# What is required
Copy out the items from their start through the line containing "Some of this", with both ends included. Replace "Windows XP/7" with "Windows 7", leave everything else unchanged, and omit the pictures.

[Data records — start]

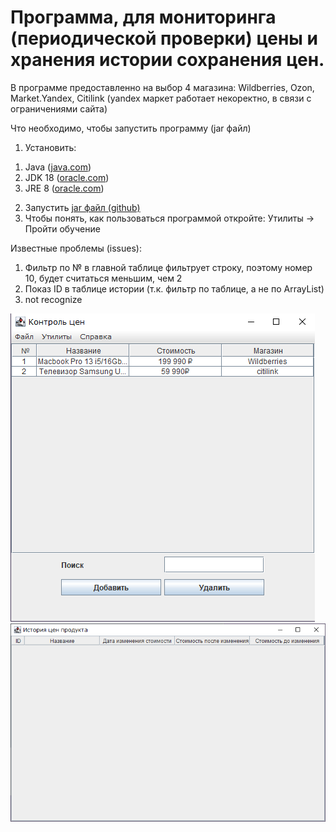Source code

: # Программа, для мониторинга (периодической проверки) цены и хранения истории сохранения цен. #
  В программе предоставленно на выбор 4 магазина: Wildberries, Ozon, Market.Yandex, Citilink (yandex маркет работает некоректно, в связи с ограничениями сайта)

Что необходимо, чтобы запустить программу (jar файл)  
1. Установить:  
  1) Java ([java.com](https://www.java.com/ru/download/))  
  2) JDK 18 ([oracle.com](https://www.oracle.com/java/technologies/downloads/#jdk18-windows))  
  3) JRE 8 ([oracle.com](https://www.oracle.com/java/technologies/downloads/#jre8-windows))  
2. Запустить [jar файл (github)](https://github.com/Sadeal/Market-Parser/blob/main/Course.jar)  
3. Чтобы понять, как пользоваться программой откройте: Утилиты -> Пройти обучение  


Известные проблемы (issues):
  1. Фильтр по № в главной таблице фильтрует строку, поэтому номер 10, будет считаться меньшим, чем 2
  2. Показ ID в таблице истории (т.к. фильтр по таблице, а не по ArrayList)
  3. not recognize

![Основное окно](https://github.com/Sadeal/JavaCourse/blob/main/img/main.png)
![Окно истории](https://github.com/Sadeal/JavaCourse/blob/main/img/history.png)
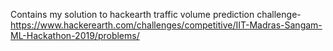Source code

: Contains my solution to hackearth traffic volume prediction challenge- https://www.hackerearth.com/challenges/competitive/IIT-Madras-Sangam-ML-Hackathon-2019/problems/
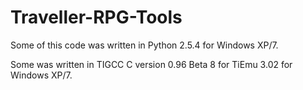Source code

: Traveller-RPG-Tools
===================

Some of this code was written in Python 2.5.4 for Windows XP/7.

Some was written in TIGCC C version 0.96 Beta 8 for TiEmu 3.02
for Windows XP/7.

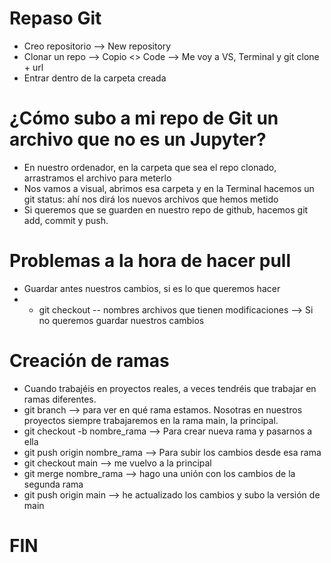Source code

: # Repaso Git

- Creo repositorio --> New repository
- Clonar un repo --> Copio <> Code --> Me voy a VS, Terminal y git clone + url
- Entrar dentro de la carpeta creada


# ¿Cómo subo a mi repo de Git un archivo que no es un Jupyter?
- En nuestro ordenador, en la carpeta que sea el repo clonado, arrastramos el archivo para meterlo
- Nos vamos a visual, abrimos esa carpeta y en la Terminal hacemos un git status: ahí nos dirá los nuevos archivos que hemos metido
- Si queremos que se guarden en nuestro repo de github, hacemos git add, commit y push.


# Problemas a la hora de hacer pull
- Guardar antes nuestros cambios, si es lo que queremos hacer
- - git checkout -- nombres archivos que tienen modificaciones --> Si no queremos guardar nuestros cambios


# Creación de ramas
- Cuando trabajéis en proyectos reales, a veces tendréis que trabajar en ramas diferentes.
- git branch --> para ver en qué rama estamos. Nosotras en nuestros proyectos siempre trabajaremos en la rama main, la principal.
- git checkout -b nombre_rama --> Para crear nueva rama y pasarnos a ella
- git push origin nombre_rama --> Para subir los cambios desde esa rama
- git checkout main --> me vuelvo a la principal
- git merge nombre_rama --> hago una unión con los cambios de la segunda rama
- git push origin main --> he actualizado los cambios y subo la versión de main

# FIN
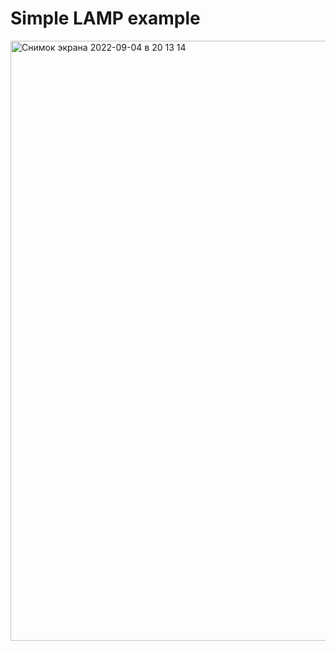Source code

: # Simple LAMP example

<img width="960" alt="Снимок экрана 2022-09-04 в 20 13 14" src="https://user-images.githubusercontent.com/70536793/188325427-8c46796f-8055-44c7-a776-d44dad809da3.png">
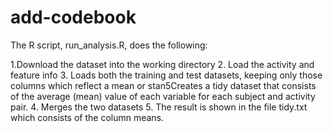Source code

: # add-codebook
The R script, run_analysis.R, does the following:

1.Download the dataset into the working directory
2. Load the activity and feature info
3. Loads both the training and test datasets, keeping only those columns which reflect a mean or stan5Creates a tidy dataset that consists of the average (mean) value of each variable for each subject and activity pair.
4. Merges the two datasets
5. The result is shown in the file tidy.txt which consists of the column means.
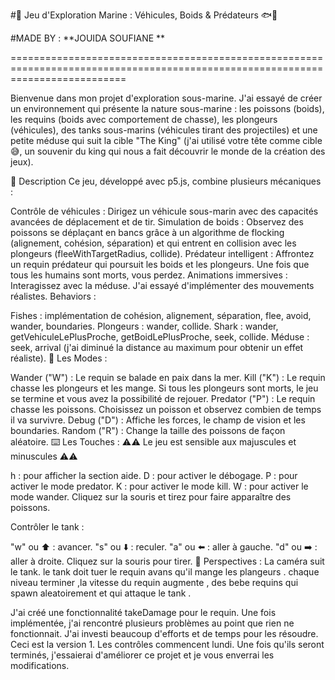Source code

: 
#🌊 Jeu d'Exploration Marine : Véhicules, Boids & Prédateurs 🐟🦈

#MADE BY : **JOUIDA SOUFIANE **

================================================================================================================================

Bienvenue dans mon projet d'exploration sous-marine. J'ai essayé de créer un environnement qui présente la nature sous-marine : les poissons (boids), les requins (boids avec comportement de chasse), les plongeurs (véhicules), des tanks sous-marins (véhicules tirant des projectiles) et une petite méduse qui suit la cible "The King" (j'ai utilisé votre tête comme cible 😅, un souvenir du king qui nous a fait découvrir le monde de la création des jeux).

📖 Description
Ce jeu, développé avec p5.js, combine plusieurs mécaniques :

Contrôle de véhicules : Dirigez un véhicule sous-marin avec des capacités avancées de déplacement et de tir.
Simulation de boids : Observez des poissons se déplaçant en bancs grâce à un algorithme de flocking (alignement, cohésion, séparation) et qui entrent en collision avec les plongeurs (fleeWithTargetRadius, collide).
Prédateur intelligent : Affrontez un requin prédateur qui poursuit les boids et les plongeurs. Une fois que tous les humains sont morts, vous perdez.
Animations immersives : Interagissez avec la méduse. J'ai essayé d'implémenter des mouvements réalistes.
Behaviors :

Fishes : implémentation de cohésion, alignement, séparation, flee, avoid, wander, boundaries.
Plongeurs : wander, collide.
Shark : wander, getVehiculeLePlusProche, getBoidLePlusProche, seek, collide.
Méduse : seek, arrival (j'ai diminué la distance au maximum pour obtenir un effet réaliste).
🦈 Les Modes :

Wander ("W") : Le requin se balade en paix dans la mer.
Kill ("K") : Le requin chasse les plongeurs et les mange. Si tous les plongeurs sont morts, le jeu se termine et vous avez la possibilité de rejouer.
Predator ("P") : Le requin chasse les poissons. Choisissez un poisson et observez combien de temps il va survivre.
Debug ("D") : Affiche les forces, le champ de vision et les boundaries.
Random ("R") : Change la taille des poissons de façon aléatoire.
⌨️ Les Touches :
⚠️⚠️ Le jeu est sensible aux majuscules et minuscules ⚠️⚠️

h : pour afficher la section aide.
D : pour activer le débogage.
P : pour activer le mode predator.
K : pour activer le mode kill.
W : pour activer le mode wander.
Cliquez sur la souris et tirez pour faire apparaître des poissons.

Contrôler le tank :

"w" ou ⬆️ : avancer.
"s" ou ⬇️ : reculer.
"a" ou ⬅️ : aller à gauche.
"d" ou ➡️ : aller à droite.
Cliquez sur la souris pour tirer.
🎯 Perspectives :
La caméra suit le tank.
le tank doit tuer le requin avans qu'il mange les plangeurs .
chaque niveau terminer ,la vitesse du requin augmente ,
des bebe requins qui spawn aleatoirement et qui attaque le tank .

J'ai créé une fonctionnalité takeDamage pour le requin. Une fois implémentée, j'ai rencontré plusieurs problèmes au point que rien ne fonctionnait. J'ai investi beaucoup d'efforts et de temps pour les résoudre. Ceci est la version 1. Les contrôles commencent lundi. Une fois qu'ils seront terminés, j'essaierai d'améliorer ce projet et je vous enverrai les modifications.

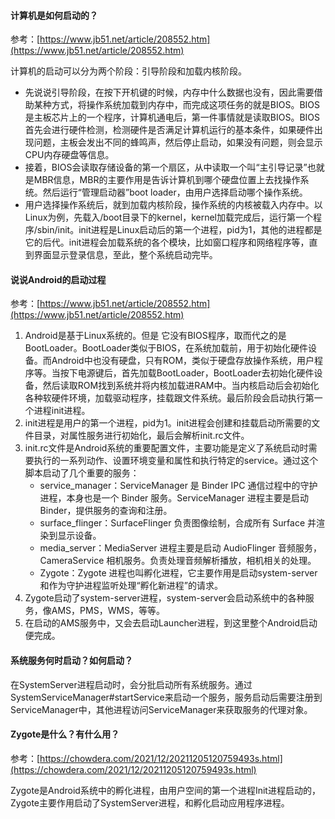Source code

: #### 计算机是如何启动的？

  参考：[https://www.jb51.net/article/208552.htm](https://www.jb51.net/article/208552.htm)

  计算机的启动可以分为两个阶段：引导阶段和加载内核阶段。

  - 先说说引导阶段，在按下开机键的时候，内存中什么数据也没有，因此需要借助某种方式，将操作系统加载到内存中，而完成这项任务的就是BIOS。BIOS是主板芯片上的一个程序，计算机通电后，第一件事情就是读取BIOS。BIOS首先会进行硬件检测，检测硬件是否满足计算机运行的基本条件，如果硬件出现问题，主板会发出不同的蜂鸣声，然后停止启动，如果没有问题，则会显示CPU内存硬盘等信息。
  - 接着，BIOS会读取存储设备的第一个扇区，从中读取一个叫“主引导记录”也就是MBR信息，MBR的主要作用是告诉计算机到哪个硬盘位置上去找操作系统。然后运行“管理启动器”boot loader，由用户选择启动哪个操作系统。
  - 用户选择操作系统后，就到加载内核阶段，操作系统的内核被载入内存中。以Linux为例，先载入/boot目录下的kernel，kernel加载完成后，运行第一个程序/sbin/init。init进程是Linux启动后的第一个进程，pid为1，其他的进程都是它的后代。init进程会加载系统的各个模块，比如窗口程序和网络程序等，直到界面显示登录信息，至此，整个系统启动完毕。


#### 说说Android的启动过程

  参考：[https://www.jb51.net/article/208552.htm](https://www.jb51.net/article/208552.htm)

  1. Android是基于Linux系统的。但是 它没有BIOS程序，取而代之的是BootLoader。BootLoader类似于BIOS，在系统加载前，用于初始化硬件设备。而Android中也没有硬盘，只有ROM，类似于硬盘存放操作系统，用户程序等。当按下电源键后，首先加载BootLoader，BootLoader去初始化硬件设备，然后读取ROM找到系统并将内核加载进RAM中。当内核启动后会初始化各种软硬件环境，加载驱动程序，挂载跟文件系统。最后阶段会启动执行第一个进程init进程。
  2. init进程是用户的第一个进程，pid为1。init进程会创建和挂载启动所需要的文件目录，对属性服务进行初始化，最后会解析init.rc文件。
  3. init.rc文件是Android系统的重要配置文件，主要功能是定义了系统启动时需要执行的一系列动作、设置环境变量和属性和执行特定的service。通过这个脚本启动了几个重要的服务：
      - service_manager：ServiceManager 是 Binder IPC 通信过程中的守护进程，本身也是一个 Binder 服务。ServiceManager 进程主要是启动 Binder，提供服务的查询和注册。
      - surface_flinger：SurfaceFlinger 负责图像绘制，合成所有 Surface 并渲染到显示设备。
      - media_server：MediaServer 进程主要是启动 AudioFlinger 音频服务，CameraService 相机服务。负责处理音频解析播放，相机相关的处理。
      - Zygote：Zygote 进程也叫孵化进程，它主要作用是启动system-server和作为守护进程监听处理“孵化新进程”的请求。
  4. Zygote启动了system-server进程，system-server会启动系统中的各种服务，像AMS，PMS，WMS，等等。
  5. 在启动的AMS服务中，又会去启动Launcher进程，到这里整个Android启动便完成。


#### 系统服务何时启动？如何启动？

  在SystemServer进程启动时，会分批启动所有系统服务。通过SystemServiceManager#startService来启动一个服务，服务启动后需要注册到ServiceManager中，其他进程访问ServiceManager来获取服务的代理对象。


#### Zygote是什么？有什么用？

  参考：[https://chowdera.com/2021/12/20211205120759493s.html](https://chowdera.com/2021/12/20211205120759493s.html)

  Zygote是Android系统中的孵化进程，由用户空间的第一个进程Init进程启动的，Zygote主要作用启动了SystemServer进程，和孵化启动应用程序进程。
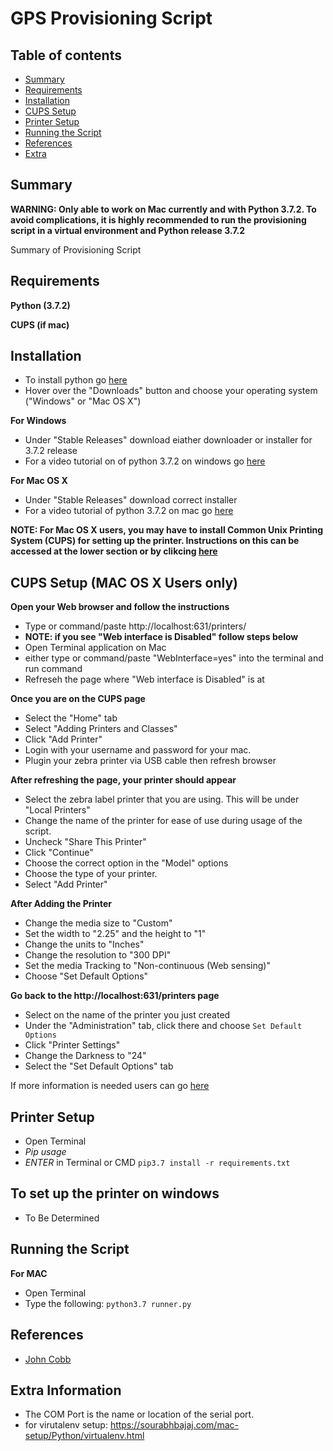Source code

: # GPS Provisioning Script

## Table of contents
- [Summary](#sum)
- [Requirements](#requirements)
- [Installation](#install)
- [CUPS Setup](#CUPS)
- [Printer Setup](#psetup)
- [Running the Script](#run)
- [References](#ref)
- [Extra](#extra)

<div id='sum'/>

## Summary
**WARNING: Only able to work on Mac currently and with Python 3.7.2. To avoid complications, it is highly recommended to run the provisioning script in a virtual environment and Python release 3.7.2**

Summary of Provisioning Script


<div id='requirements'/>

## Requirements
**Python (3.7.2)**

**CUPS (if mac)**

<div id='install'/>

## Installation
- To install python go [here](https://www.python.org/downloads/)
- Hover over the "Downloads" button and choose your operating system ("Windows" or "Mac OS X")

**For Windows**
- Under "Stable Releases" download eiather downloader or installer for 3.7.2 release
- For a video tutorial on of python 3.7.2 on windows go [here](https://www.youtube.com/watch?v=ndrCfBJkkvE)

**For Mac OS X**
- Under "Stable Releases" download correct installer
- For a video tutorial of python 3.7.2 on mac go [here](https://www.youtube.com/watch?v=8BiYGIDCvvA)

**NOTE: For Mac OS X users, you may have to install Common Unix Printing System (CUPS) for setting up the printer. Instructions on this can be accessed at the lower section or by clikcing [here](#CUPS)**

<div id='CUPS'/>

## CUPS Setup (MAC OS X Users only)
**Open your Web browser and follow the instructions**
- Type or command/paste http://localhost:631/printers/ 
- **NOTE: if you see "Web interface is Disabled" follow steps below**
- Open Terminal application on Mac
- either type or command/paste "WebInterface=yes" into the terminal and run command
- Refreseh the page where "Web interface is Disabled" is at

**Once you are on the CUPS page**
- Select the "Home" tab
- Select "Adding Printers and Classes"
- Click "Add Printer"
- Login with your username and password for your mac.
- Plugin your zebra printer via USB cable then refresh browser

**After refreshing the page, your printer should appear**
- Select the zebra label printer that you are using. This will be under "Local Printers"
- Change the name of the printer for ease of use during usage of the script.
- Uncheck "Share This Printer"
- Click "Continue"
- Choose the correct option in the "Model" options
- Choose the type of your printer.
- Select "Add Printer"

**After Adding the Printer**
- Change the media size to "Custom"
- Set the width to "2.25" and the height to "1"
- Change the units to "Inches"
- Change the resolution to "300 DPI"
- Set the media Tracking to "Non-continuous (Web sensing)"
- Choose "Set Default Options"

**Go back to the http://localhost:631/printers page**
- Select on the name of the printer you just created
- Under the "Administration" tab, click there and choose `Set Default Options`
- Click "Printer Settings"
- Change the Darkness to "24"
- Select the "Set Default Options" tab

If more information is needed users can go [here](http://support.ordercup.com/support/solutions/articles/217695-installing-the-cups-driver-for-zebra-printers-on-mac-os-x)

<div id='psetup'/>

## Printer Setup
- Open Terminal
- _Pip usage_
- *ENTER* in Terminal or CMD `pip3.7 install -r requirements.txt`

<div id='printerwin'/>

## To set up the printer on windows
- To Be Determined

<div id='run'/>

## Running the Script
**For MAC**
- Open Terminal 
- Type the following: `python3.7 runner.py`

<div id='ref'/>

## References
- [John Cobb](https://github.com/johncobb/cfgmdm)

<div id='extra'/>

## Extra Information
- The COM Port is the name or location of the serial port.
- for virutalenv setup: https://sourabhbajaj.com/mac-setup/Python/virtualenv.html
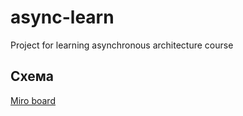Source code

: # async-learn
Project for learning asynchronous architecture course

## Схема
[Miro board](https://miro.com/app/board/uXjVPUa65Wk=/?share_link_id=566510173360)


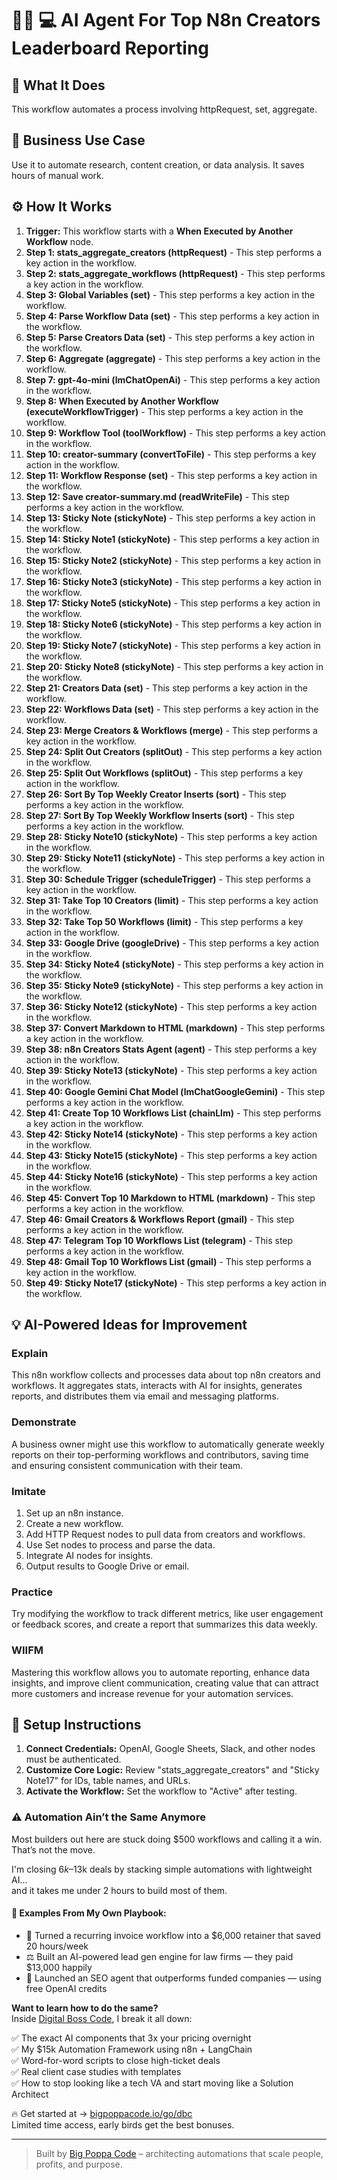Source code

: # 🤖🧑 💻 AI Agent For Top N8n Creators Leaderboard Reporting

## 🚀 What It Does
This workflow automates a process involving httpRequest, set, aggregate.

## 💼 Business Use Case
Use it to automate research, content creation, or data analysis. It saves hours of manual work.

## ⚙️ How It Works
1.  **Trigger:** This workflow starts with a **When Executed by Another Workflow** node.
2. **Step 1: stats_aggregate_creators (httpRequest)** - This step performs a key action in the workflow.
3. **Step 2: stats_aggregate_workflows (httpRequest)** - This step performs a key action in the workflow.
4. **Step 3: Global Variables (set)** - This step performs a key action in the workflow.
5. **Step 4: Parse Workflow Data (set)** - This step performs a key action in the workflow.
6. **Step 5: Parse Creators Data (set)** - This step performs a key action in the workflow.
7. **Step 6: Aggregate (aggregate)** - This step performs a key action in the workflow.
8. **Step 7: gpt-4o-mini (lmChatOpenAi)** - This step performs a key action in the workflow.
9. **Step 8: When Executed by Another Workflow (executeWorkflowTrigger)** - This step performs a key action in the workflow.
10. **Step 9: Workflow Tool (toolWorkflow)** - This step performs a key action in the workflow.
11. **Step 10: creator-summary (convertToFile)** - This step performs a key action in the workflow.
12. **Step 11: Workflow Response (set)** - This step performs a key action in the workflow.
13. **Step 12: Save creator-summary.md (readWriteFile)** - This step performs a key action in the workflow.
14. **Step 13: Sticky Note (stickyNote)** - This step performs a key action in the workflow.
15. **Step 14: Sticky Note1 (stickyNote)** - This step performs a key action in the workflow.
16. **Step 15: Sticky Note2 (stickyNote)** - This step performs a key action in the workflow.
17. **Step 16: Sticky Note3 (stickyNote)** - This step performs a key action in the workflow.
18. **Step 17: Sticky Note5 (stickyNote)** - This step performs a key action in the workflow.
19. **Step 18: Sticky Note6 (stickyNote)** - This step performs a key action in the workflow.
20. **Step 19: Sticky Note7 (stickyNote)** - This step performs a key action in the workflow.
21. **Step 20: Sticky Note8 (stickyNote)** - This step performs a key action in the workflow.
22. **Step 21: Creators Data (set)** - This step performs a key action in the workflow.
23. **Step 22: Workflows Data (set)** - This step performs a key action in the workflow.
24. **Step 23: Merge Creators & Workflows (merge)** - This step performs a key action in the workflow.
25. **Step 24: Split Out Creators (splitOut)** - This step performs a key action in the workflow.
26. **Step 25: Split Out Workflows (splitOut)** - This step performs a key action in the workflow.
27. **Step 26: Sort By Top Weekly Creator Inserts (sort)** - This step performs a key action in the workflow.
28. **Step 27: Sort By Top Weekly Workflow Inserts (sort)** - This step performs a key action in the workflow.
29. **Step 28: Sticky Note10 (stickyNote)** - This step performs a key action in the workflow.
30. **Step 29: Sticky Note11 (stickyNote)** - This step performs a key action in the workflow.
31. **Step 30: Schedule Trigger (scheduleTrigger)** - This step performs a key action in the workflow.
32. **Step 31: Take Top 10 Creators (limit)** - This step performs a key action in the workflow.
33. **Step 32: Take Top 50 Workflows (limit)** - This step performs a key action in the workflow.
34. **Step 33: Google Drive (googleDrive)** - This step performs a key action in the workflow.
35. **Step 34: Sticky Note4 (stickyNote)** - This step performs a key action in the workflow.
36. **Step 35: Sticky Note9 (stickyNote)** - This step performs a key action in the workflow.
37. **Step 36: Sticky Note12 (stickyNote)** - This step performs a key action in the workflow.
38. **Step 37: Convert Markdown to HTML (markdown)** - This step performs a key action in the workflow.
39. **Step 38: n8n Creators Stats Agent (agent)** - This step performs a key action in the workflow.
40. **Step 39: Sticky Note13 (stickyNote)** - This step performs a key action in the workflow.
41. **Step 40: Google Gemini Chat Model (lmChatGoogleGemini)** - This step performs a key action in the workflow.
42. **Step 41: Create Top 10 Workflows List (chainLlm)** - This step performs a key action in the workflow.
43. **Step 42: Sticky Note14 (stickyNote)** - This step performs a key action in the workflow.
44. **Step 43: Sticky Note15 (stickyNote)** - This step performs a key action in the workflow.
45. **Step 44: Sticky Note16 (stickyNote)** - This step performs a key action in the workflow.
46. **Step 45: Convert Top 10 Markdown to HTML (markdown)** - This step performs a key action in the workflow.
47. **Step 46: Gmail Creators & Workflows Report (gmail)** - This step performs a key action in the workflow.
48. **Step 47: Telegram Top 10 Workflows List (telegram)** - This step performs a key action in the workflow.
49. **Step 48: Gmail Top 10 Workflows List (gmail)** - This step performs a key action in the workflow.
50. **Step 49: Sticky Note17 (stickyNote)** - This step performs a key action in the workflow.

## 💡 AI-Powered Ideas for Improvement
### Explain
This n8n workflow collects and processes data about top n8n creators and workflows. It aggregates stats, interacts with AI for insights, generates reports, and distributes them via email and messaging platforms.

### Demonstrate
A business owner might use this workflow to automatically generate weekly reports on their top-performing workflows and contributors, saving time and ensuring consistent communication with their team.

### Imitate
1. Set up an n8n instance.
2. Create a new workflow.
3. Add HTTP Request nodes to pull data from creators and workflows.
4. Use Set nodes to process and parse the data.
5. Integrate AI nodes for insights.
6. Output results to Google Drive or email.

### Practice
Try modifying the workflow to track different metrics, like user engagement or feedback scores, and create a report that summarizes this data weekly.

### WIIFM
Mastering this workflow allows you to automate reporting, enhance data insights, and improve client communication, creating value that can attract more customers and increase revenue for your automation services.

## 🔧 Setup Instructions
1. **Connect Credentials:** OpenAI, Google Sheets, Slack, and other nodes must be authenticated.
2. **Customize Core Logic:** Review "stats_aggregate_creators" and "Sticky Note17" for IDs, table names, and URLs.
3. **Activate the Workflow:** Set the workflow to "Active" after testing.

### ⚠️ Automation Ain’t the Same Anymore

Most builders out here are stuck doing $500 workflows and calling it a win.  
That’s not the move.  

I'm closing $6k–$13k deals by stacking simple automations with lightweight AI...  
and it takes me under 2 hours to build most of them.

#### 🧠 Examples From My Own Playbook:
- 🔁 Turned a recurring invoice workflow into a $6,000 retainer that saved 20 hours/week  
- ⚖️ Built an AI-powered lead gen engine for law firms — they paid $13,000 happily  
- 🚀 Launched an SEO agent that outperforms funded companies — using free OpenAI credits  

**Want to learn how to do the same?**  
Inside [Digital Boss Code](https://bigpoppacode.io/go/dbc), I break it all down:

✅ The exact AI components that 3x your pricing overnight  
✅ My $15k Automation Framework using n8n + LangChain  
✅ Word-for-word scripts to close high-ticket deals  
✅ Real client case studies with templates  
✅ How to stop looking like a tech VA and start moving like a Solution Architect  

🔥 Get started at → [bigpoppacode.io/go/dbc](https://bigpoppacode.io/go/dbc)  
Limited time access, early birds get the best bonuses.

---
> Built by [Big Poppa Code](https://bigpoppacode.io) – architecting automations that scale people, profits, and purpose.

[Data records — finish]

# Solution for this exercise
Source code

: # Программа, для мониторинга (периодической проверки) цены и хранения истории сохранения цен. #
  В программе предоставленно на выбор 4 магазина: Wildberries, Ozon, Market.Yandex, Citilink (yandex маркет работает некоректно, в связи с ограничениями сайта)

Что необходимо, чтобы запустить программу (jar файл)  
1. Установить:  
  1) Java ([java.com](https://www.java.com/ru/download/))  
  2) JDK 18 ([oracle.com](https://www.oracle.com/java/technologies/downloads/#jdk18-windows))  
  3) JRE 8 ([oracle.com](https://www.oracle.com/java/technologies/downloads/#jre8-windows))  
2. Запустить [jar файл (github)](https://github.com/Sadeal/Market-Parser/blob/main/Course.jar)  
3. Чтобы понять, как пользоваться программой откройте: Утилиты -> Пройти обучение  


Известные проблемы (issues):
  1. Фильтр по № в главной таблице фильтрует строку, поэтому номер 10, будет считаться меньшим, чем 2
  2. Показ ID в таблице истории (т.к. фильтр по таблице, а не по ArrayList)
  3. not recognize

![Основное окно](https://github.com/Sadeal/JavaCourse/blob/main/img/main.png)
![Окно истории](https://github.com/Sadeal/JavaCourse/blob/main/img/history.png)
Source code

: Contains my solution to hackearth traffic volume prediction challenge- https://www.hackerearth.com/challenges/competitive/IIT-Madras-Sangam-ML-Hackathon-2019/problems/
Source code

: Traveller-RPG-Tools
===================

Some of this code was written in Python 2.5.4 for Windows 7.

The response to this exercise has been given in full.